NATO Deputy Secretary General Rose Gottemoeller said the move was about a year behind schedule.
“I don’t think that’s bad for an enormous building project,” she told reporters but conceded that rainwater dripped into her office in NATO’s current headquarters during a recent heavy winter storm.
The delay has stemmed in part from an ambitious plan for a central IT system to act as a brain to run the building. That was complicated by contractor Lockheed Martin Corp’s deal to sell its IT services division in early 2016.
Leidos Holdings Inc completed the job but “the handoff from one company to another was a factor,” Gottemoeller said. The building has 60,000 sensors helping control everything from the temperature of meeting rooms to secure-area doors.
The 4,200 staff will work in a total office space similar in area to the United Nations headquarters in New York. Except that to meet Belgian building requirements, the NATO HQ is only 32 meters (105 ft) tall at its highest point.
Seen by some as a Cold War relic until Russia’s 2014 annexation of Crimea, NATO has gained new relevance as the West confronts Russia, cyber warfare, militant attacks in Europe and seeks to defend against the threat of ballistic missiles from Iran to North Korea.
With glazing equivalent to 10 football pitches, sleek, airport terminal-like halls and the expanded, amphitheatre-like North Atlantic Council decision-making chamber, many staff currently housed in the 1967 headquarters across the street in Brussels have been eager to move for months.
Last year at the May summit, with jets flying overhead, NATO used the new building to project an image of power and renewal, avoiding too much talk about its unfinished status.
That has lead to some confusion among non-NATO diplomats and residents of Brussels about which of the two buildings - the 1960s prefab, or the glass palace - were working.
Until June, both are. NATO officials shuttle between the two buildings, as delegations shift boxes and archives, on a special bus service dubbed “the magic carpet” by officials.
NATO decided it needed a new home in 1999 because its headquarters in Brussels were only meant to be temporary.
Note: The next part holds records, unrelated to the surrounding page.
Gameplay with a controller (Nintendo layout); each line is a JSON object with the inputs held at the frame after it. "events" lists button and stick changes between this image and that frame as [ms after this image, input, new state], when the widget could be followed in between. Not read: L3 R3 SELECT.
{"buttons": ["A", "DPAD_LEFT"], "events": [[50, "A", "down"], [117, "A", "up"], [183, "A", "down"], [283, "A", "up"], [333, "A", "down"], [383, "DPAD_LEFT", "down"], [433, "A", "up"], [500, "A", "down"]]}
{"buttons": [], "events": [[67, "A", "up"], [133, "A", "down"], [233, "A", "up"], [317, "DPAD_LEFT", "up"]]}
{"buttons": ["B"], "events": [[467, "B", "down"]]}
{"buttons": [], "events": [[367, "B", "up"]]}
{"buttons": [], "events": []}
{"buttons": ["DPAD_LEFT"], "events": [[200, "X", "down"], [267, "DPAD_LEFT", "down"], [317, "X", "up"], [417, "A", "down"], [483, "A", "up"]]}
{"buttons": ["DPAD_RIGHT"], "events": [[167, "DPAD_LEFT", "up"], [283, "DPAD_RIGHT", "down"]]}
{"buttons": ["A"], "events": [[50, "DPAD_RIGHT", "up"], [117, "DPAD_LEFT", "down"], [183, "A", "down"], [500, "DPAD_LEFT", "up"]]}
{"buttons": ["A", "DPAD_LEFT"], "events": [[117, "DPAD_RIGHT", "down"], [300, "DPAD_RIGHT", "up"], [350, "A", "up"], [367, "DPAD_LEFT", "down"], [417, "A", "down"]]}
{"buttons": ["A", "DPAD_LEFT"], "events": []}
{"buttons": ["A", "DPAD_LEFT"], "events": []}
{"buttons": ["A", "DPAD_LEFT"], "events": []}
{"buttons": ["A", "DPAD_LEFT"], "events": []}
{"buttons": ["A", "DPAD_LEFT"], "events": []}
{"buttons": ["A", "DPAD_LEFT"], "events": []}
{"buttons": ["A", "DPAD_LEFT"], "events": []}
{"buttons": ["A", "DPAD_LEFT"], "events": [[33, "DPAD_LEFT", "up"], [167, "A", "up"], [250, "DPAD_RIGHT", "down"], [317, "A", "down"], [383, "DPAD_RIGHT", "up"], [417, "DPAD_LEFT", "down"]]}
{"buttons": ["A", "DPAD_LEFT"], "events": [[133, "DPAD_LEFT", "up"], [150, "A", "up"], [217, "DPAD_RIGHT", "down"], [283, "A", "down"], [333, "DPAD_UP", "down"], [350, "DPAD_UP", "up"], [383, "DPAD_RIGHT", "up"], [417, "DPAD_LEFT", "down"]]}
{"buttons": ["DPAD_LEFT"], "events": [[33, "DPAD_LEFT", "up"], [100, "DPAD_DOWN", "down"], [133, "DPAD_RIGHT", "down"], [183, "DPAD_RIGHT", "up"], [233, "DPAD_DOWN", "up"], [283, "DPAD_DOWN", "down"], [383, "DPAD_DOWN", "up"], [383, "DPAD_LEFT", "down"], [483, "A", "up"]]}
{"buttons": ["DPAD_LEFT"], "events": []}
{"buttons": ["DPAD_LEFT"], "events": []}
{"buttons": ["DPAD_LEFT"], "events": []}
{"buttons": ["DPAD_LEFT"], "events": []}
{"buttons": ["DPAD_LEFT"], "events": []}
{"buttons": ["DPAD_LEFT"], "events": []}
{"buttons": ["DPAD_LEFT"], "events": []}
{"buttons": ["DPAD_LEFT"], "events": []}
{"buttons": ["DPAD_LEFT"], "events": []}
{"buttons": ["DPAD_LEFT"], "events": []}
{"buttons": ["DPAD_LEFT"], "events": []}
They were built in a hurry when the alliance was forced to leave Paris after France’s withdrawal from the North Atlantic Treaty Organisation’s military command in 1966.
In a throw-back to NATO’s origins in the Cold War, the new headquarters features two concrete panels made up of masonry from the Berlin Wall.
It also displays a piece of the wreckage from the 107th floor of one of the Twin Towers in New York, destroyed during the Sept. 11, 2001 attacks on the United States — the only time the alliance has activated its collective defense clause.